Correría el año 2000, y la Agencia Española de Cooperación Internacional era una de las estrellas de la solidaridad internacional en Nicaragua. Allí había cientos de cooperantes españoles, no pocos con flamantes camionetas Toyota, gente vinculada a proyectos bien dotados, que en algunos casos se limitaban a dar de vivir bien a los propios empleados de la Agencia allí desplazados: conocí a jóvenes y "técnicos" que ganaban buena plata por desarrollar una obra en San Juan del Sur, adonde los cooperantes adscritos nunca habían ido en dos años, ni llegarían a ir, viviendo su compromiso en la divertida Managua.
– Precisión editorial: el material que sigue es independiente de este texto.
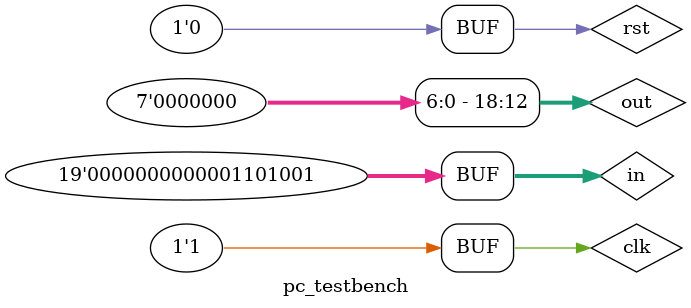
<source format=sv>
module pc(input[11:0] in,input clk,rst,output logic[11:0] pc);
  always@(posedge clk,posedge rst)begin
    if (rst)
      pc <= 12'b0;
    else
      pc <= in;
  end
endmodule
    
module pc_testbench();
  logic clk=1;
  logic rst;
  logic [18:0] in=105;
  wire [18:0] out;
  pc element(in,clk,rst,out);
  initial repeat(50)begin #5 clk=~clk; end
  initial repeat(12)begin #20 in = in+1 ; end
  initial begin
    rst <= 1'b1;
    #6
    rst <=0;
  end
endmodule
</source>
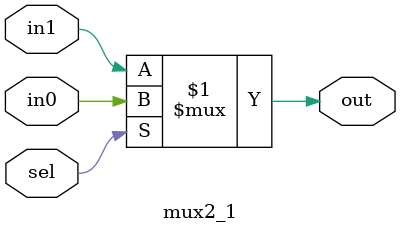
<source format=v>
module mux2_1(in0,in1,sel,out);

input in0,in1,sel;
output out;

assign out=sel?in0:in1;

endmodule

</source>
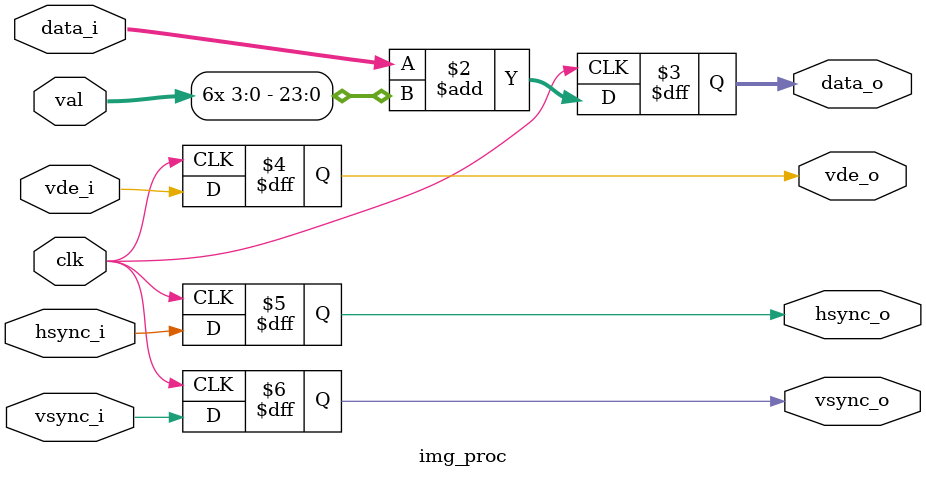
<source format=v>
module img_proc (
  input  wire clk,

  input  wire [ 3:0] val,

  input  wire [23:0] data_i,
  input  wire        vde_i,
  input  wire        hsync_i,
  input  wire        vsync_i,

  output reg  [23:0] data_o,
  output reg         vde_o,
  output reg         hsync_o,
  output reg         vsync_o
);

  always @ (posedge clk) begin
    data_o  <= data_i + {val, val, val, val, val, val};
    vde_o   <= vde_i;
    hsync_o <= hsync_i;
    vsync_o <= vsync_i;
  end

endmodule

</source>
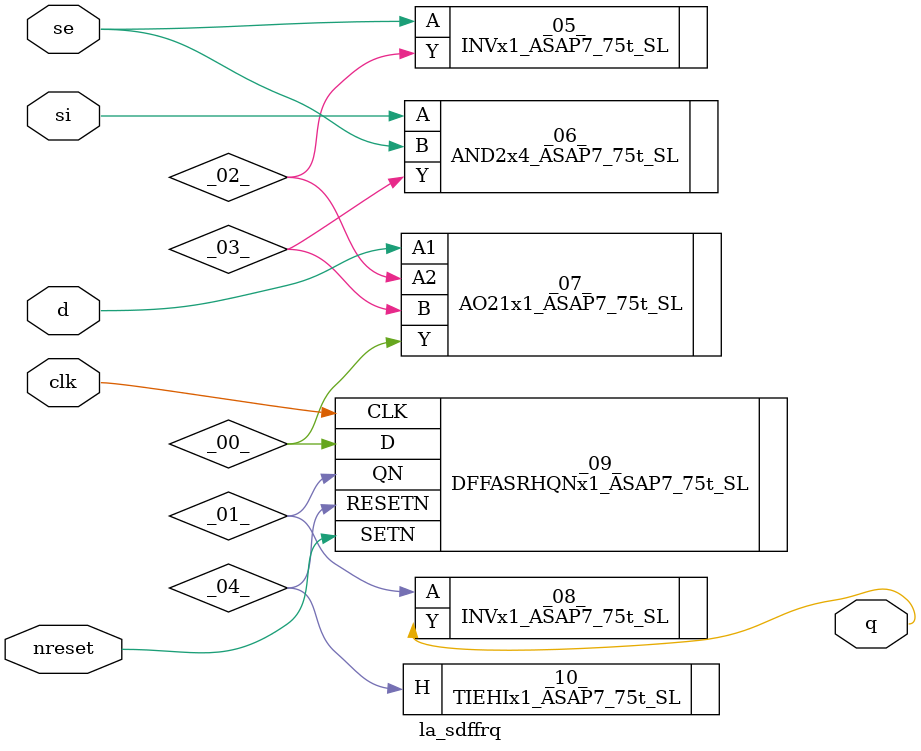
<source format=v>

/* Generated by Yosys 0.44 (git sha1 80ba43d26, g++ 11.4.0-1ubuntu1~22.04 -fPIC -O3) */

(* top =  1  *)
(* src = "inputs/la_sdffrq.v:11.1-26.10" *)
module la_sdffrq (
    d,
    si,
    se,
    clk,
    nreset,
    q
);
  (* src = "inputs/la_sdffrq.v:22.5-24.31" *)
  wire _00_;
  wire _01_;
  wire _02_;
  wire _03_;
  wire _04_;
  (* src = "inputs/la_sdffrq.v:17.16-17.19" *)
  input clk;
  wire clk;
  (* src = "inputs/la_sdffrq.v:14.16-14.17" *)
  input d;
  wire d;
  (* src = "inputs/la_sdffrq.v:18.16-18.22" *)
  input nreset;
  wire nreset;
  (* src = "inputs/la_sdffrq.v:19.16-19.17" *)
  output q;
  wire q;
  (* src = "inputs/la_sdffrq.v:16.16-16.18" *)
  input se;
  wire se;
  (* src = "inputs/la_sdffrq.v:15.16-15.18" *)
  input si;
  wire si;
  INVx1_ASAP7_75t_SL _05_ (
      .A(se),
      .Y(_02_)
  );
  AND2x4_ASAP7_75t_SL _06_ (
      .A(si),
      .B(se),
      .Y(_03_)
  );
  AO21x1_ASAP7_75t_SL _07_ (
      .A1(d),
      .A2(_02_),
      .B (_03_),
      .Y (_00_)
  );
  INVx1_ASAP7_75t_SL _08_ (
      .A(_01_),
      .Y(q)
  );
  (* src = "inputs/la_sdffrq.v:22.5-24.31" *)
  DFFASRHQNx1_ASAP7_75t_SL _09_ (
      .CLK(clk),
      .D(_00_),
      .QN(_01_),
      .RESETN(_04_),
      .SETN(nreset)
  );
  TIEHIx1_ASAP7_75t_SL _10_ (.H(_04_));
endmodule

</source>
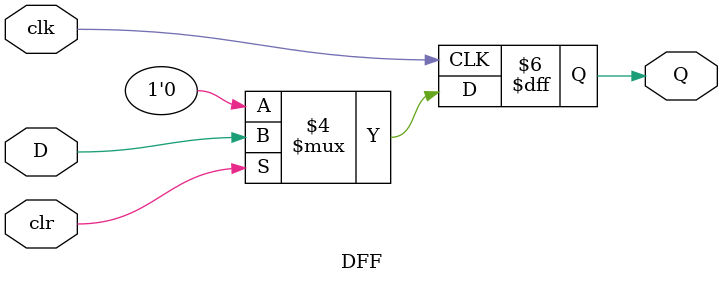
<source format=v>
`timescale 1ns / 1ps

module DFF(input D, clk, clr, output reg Q);

always @(posedge clk)
    begin
        if(!clr)
            Q = 0;
        else
            Q = D;
    end
endmodule

</source>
Otros eran objetores de conciencia, una fórmula alternativa al servicio militar todavía obligatorio. Cuartel ni diana: unas buenas vacaciones pagadas con pocas pesetas, que eran muchos córdobas. Por esos desahogos con causa -que huelga decir que no eran mayoritarios en proporción-, el entonces presidente Aznar encontró la excusa perfecta para cepillarse a la Agencia, controlada por gente de izquierdas; o al menos dejarla lista y sin fondos.

Entonces la ayuda humanitaria era cosa de progresistas, una alternativa laica a la Iglesia católica y la caridad (de nuevo: no hablamos de la Cruz Roja u otras entidades acreditadas y necesarias). Poco a poco, se fue poniendo de moda entre las clases acomodadas mandar a sus hijos a sumarse a proyectos de ayuda en países del llamado tercer mundo. Se consideraba esto una buena forma de experimentar la cara desgraciada del planeta, e incluso llegó a considerarse un plus curricular a la hora de buscar trabajo en una consultora multinacional. Ese esquema biyectivo de sentirse solidario y hacer el bien a quien lo necesita todo llegó a degenerar en no pocos casos, y hoy se llaman, por ilustrar el asunto, Barbie saviors a las chicas, y por ende chicos, que restan más que suman, y en muchos casos dedican su estadía a lucirse en Instagram y quizá dejar roto y atribulado el corazoncito de un africano de cuatro años que vive entre moscas, y que así seguirá tras el corto periodo de buen rollo del niño de papá. Nativos que rehacen de noche los trabajos malamente acabados de chicos occidentales. No invento: fuentes poco sospechosas denuncian esta entropía, que es la tendencia natural de los sistemas a degenerar.

Los extremos se tocan, ya vemos,es cuestión de un par de décadas. Y ambos pueden estropear con buenas intenciones las buenas causas. Mientras, la verdadera cooperación siguen haciéndola las ONG con buena trazabilidad y trayectoria y la Iglesia.